Depending on their audience and what they are trying to achieve, I tell clients they can choose between myriad options. You can attack, counterattack, defend or sell. You can ignore — keeping quiet, in other words. You can deflect onto something or someone else. Or, you can apologize.
The examples are numerous, and there may even be times when the situation warrants a mixture of approaches — or trying one, having it not work and then shifting to another. But that is where message discipline comes in: keeping your communication process both flexible and as seamless as possible. In other words, helping you stay on point, whichever option is chosen, and whether or not you have to shift or switch.
Remember how curious you felt at the beginning of this article, right from the first line? I mentioned short attention spans for a reason. Think of the exercise you did at the beginning to measure how long it took you to read a paragraph.
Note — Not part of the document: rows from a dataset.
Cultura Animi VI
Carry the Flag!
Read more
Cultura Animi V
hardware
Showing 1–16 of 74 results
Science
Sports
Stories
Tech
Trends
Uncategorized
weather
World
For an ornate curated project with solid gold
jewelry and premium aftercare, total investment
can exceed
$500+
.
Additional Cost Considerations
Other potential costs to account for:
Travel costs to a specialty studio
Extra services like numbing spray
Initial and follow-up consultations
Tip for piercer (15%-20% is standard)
Now, consider that the average person speaks about three words per second. A 1992 study from Harvard University’s Center for Media and Public Affairs suggested that the average sound bite in politics lasted approximately 7.3 seconds[BW1] — probably even shorter now. But using that first figure means we have only 21 words or so to communicate something of meaning.
I never stop telling clients about the 3–21 rule: developing no more than three initial message points, each of which have no more than 21 words. The “KISS principle” is another way of looking at it: Keep it Simple, Stupid, or Keep it Stupid-Simple, whichever you prefer.
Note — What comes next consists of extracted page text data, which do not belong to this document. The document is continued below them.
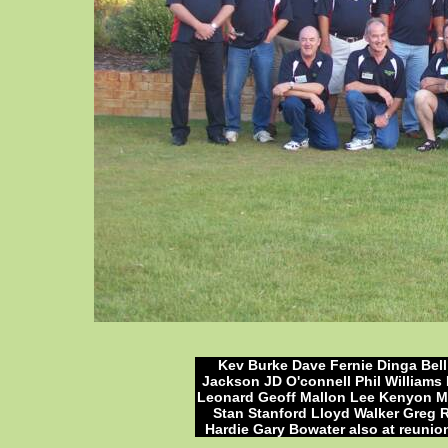
Kev Burke Dave Fernie Dinga Bel
Jackson JD O'connell Phil William
Leonard Geoff Mallon Lee Kenyon Mo
Stan Stanford Lloyd Walker Greg
Hardie Gary Bowater also at reunio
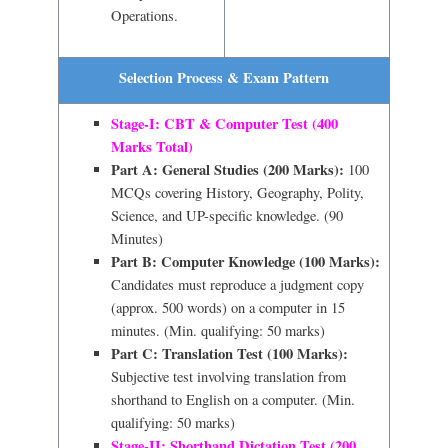
Operations.
Selection Process & Exam Pattern
Stage-I: CBT & Computer Test (400
Marks Total)
Part A: General Studies (200 Marks):
100
MCQs covering History, Geography, Polity,
Science, and UP-specific knowledge. (90
Minutes)
Part B: Computer Knowledge (100 Marks):
Candidates must reproduce a judgment copy
(approx. 500 words) on a computer in 15
minutes. (Min. qualifying: 50 marks)
Part C: Translation Test (100 Marks):
Subjective test involving translation from
shorthand to English on a computer. (Min.
qualifying: 50 marks)
Stage-II: Shorthand Dictation Test (200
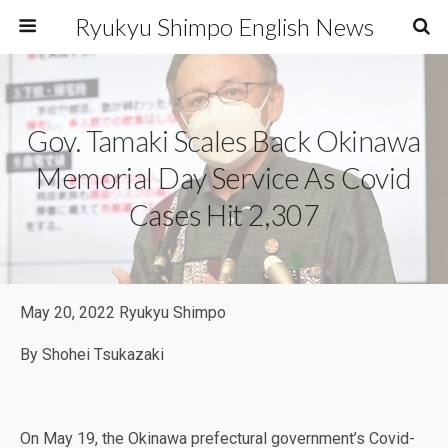
Ryukyu Shimpo English News
Gov. Tamaki Scales Back Okinawa
Memorial Day Service As Covid
Cases Hit 2,307
May 20, 2022 Ryukyu Shimpo
By Shohei Tsukazaki
On May 19, the Okinawa prefectural government’s Covid-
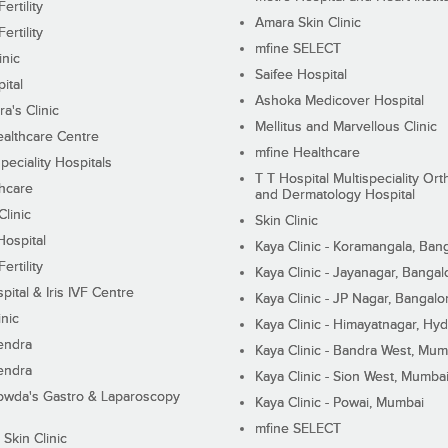
ertility
Amara Skin Clinic
ertility
mfine SELECT
inic
Saifee Hospital
ital
Ashoka Medicover Hospital
ra's Clinic
Mellitus and Marvellous Clinic
althcare Centre
mfine Healthcare
peciality Hospitals
T T Hospital Multispeciality Or
hcare
and Dermatology Hospital
linic
Skin Clinic
Hospital
Kaya Clinic - Koramangala, Ban
ertility
Kaya Clinic - Jayanagar, Bangal
pital & Iris IVF Centre
Kaya Clinic - JP Nagar, Bangalo
inic
Kaya Clinic - Himayatnagar, Hy
endra
Kaya Clinic - Bandra West, Mum
endra
Kaya Clinic - Sion West, Mumba
wda's Gastro & Laparoscopy
Kaya Clinic - Powai, Mumbai
mfine SELECT
 Skin Clinic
Don’t dumb your information down, but make sure everyone can understand it. Steer clear of technical jargon. At most, stick to three clear message points, and be brief about them. Three is the right balance between too few points, leading to boredom, and too many, with a risk that your audience won’t retain much.
At first glance, simple doesn’t seem so sexy. To circle back to where we started, a good sound bite, strong statistics or both can effectively hook your audience.
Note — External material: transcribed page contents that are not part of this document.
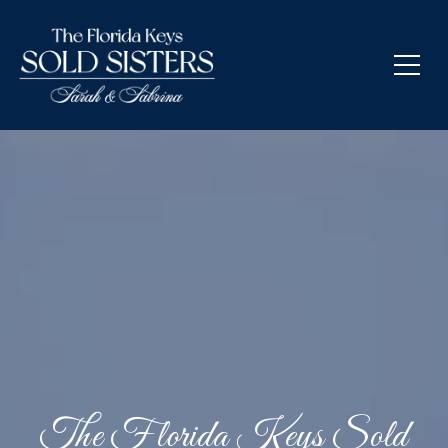
The Florida Keys Sold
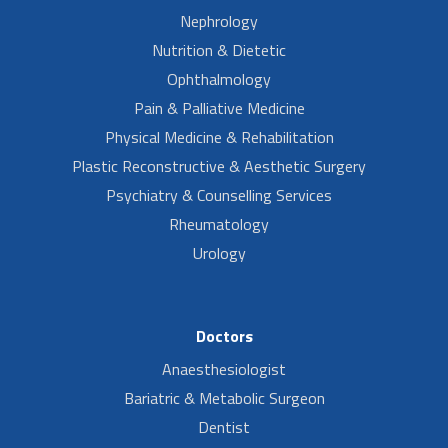
Nephrology
Nutrition & Dietetic
Ophthalmology
Pain & Palliative Medicine
Physical Medicine & Rehabilitation
Plastic Reconstructive & Aesthetic Surgery
Psychiatry & Counselling Services
Rheumatology
Urology
Doctors
Anaesthesiologist
Bariatric & Metabolic Surgeon
Dentist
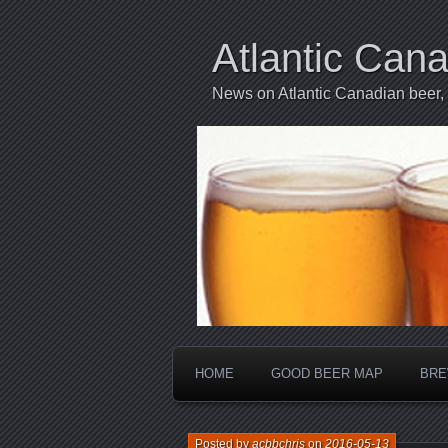
Atlantic Can
News on Atlantic Canadian beer,
HOME
GOOD BEER MAP
BRE
Posted by
acbbchris
on
2016-05-13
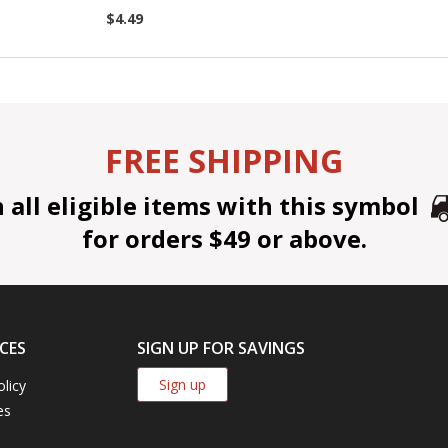
$4.49
FREE SHIPPING
all eligible items with this symbol
for orders $49 or above.
CES
SIGN UP FOR SAVINGS
Sign up
olicy
es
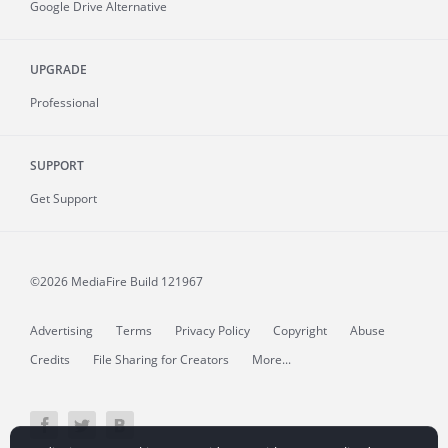
Google Drive Alternative
UPGRADE
Professional
SUPPORT
Get Support
©2026 MediaFire
Build 121967
Advertising
Terms
Privacy Policy
Copyright
Abuse
Credits
File Sharing for Creators
More...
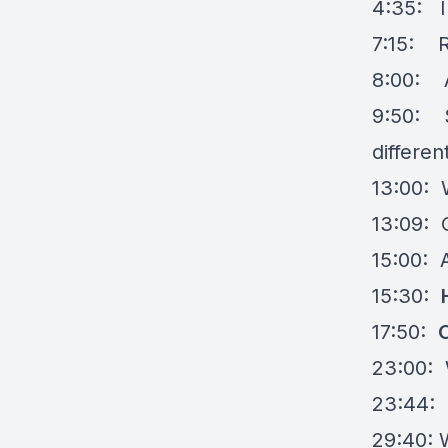
4:35: I
7:15: R
8:00: A
9:50: S
differen
13:00: 
13:09: 
15:00: 
15:30:
17:50:
23:00: 
23:44:
29:40:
We’ll talk more about just how to use these in my next piece on dealing with reporters, but I’ll share an example with you. A peer of mine sometimes speaks to a group of part-time firefighters who work to reduce the number of injuries suffered in house fires. He once opened a talk by saying, “I’m going to speak to you for one hour this morning. During our hour together, someone, somewhere in America is going to be badly injured in a house fire.” He mapped out the audience’s day through lunch, dinner and bedtime: with one person dying in each segment.
That stuck with me not just for one day, but several – though your hook doesn’t have to go quite so far. You can ask a rhetorical question to your audience, or you can simply challenge them to stop and look at themselves and the way they behave. My hook was pretty simple — and you’re still reading.
As a rule, staying on point can be tricky, so I like introducing clients to a technique called pivoting. There are two main ways of doing this. One is blocking and bridging, basically taking a question and transitioning it into a point you want to make. The other is simply called blocking, or avoiding an unwelcome or unproductive question. That could be something hostile or controversial, a hypothetical situation with little bearing on reality, or a request for information you can’t disclose about a subject.
You might start a pivot with something like, “What I believe is most important here is…” Or, “That’s an interesting point. However, …” Or still, “I don’t know, but what I do know is…” Think of being in the front seat of a car and turning the steering wheel a different direction: By pivoting, you’re doing the same thing. In a paradoxical way, it can actually help you and your audience stay on point, guiding everyone to stay on track and steer clear of thoughts and issues not relevant to your message.
It can be a fun game to see if you can spot interview subjects on the news, or even people in everyday conversation pivoting, maybe without realizing they’re doing it. Sometimes, effective communication techniques are quite natural. Learning how to add them to our toolkit and then consciously use them to our benefit takes both awareness and practice.